Directions:
Write everything from the line containing "When I click" down to the line containing "only edit or", both included, as a JSON list of strings with one string per line and blank lines left out.

*-*-*

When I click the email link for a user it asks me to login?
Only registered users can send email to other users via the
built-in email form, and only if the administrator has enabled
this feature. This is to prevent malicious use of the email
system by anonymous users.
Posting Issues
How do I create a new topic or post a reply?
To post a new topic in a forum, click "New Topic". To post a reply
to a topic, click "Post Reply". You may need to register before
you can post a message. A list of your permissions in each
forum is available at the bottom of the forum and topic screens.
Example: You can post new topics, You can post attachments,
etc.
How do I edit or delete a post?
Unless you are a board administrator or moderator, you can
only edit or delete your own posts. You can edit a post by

*-*-*

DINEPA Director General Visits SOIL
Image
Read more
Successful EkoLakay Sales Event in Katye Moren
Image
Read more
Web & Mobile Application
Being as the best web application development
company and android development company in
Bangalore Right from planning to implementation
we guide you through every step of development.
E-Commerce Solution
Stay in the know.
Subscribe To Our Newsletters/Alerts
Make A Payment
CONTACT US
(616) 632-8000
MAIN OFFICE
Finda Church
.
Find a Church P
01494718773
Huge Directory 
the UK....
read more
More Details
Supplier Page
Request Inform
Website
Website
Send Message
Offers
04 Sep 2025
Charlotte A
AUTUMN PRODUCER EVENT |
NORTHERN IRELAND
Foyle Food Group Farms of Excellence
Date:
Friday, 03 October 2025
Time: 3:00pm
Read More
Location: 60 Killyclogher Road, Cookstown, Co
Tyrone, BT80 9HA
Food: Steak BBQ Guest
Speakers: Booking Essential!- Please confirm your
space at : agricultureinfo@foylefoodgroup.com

*-*-*

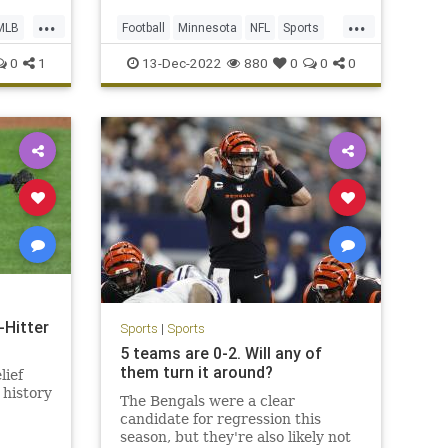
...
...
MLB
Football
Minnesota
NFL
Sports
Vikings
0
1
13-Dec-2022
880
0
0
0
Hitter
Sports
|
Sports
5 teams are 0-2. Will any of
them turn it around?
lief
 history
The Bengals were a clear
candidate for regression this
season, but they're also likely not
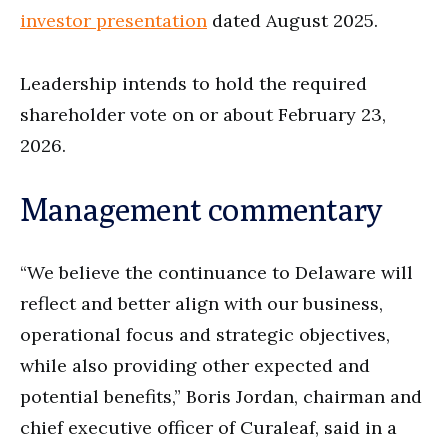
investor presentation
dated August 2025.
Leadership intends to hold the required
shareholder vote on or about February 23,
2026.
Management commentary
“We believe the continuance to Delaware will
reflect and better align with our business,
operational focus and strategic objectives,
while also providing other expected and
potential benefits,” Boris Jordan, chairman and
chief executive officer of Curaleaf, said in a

*-*-*

Answer section:
[
  "When I click the email link for a user it asks me to login?",
  "Only registered users can send email to other users via the",
  "built-in email form, and only if the administrator has enabled",
  "this feature. This is to prevent malicious use of the email",
  "system by anonymous users.",
  "Posting Issues",
  "How do I create a new topic or post a reply?",
  "To post a new topic in a forum, click \"New Topic\". To post a reply",
  "to a topic, click \"Post Reply\". You may need to register before",
  "you can post a message. A list of your permissions in each",
  "forum is available at the bottom of the forum and topic screens.",
  "Example: You can post new topics, You can post attachments,",
  "etc.",
  "How do I edit or delete a post?",
  "Unless you are a board administrator or moderator, you can",
  "only edit or delete your own posts. You can edit a post by"
]